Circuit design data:
------------------------------------
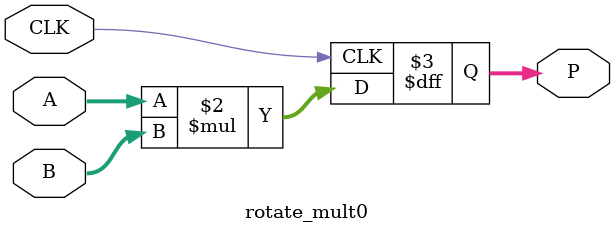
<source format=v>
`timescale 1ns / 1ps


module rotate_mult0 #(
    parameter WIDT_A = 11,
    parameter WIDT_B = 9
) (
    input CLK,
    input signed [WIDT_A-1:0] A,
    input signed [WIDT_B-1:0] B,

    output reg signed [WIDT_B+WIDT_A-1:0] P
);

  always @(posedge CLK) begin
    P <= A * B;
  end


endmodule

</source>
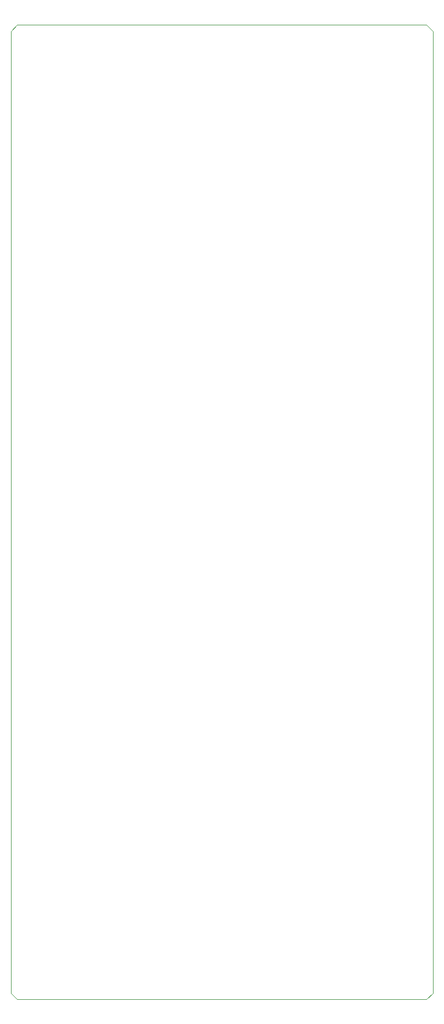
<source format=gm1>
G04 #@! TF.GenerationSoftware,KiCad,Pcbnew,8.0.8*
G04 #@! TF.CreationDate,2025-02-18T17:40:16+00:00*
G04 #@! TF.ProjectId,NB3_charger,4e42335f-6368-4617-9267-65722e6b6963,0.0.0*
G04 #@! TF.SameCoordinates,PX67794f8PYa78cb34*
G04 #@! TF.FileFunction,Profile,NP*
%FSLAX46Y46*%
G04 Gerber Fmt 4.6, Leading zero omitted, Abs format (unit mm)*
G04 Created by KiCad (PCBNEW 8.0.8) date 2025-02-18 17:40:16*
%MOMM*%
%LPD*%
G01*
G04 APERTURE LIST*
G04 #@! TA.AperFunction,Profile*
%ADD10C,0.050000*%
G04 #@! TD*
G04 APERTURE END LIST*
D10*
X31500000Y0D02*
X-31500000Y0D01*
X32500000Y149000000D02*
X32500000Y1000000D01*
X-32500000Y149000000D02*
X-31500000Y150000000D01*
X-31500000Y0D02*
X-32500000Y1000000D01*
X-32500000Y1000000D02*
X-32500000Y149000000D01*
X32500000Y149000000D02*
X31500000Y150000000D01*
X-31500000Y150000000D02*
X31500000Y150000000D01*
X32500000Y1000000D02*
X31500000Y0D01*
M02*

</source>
------------------------------------
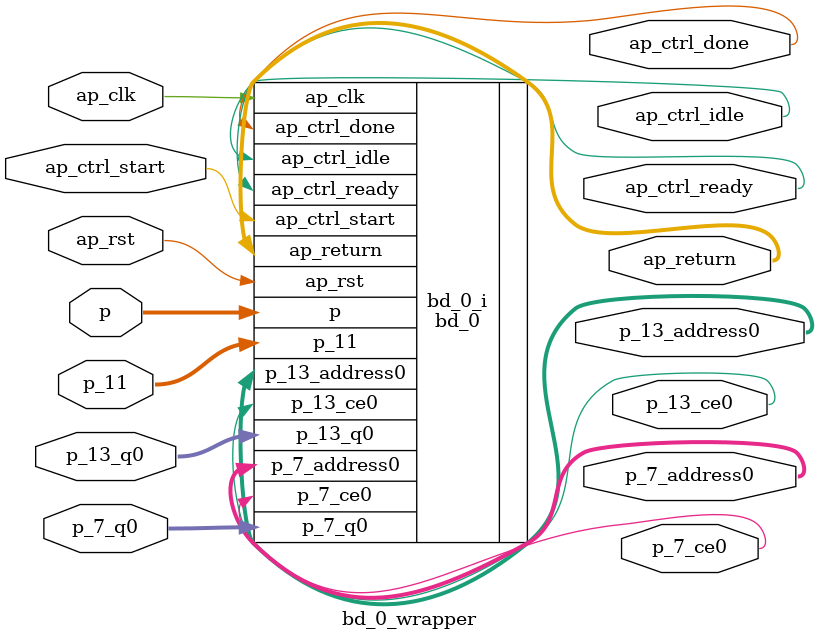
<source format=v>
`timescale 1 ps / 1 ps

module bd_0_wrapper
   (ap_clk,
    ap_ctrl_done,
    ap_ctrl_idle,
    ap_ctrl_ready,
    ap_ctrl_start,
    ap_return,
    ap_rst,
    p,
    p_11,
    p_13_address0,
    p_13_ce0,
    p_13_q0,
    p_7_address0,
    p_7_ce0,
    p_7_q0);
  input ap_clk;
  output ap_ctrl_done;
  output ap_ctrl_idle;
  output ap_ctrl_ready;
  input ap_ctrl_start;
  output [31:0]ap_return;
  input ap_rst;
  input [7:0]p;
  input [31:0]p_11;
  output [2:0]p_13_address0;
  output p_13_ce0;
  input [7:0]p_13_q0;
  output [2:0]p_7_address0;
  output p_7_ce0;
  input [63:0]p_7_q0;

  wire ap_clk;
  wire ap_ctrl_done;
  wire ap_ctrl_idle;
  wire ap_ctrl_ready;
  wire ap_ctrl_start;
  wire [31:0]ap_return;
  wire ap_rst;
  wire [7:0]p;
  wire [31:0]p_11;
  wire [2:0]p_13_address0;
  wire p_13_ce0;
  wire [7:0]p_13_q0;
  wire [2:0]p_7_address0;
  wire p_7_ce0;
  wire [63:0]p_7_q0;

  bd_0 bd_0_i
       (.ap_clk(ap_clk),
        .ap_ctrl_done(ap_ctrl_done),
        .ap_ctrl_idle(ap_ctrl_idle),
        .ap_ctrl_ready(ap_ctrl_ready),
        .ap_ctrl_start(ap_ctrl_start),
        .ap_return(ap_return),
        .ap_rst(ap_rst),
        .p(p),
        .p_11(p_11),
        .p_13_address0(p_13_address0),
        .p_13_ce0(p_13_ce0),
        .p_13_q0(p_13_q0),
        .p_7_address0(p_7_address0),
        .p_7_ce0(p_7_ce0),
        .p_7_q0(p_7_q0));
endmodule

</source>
------------------------------------
**What you will do:** What the answer needs is every line from the data above with "timescale" in it.

**Result of this exercise:**
`timescale 1ns / 1ps
`timescale 1 ps / 1 ps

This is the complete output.